There are considerable weaknesses in this study. The exposure to EM fields is based on job description, but no details of actual exposure are available, and no information is provided about the duration of exposure. Since information was extracted from medical records on cancer cases, it is possible that more information was available on RF and other exposures on these cancer cases than for healthy personnel. This would introduce a bias that might artificially increase the estimated incidences in the "exposed" personnel. Only annual incidences per 100,000 are given. Actual numbers of cases are not provided.

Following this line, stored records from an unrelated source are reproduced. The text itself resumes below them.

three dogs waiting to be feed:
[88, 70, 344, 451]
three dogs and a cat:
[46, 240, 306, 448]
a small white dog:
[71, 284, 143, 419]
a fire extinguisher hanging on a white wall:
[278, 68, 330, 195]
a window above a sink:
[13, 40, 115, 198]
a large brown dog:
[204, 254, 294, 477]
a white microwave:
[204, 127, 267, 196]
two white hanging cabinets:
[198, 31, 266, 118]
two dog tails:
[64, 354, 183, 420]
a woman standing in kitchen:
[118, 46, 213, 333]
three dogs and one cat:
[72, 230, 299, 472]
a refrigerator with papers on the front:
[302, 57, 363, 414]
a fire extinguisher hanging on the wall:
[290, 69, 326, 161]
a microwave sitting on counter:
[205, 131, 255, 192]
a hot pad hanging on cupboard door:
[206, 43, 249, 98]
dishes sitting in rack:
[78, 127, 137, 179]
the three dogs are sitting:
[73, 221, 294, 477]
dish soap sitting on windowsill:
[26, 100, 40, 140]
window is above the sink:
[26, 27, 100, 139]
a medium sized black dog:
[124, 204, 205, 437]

The author states, however, that "one case of malignancy in the group of 3700 exposed subjects during 15 years accounts for the incidence of 1.8 cases per 100,000 annually." This would mean that there would be only 24 cases of malignancies of the blood and lymphatic system in the 15 years of the study. This is a very small number, and a considerable difference to the calculated incidences would arise if exposure was wrongly assigned in even a few cases. No information is given about confounding factors, although the author emphasises that there is potential for electric workers to be exposed to "leukaemiogenic factors". There is no evidence of age adjustment, which could make a considerable difference to the calculated outcomes.

Overall, the paper is very weak in its methodology, and the results must be treated with extreme caution.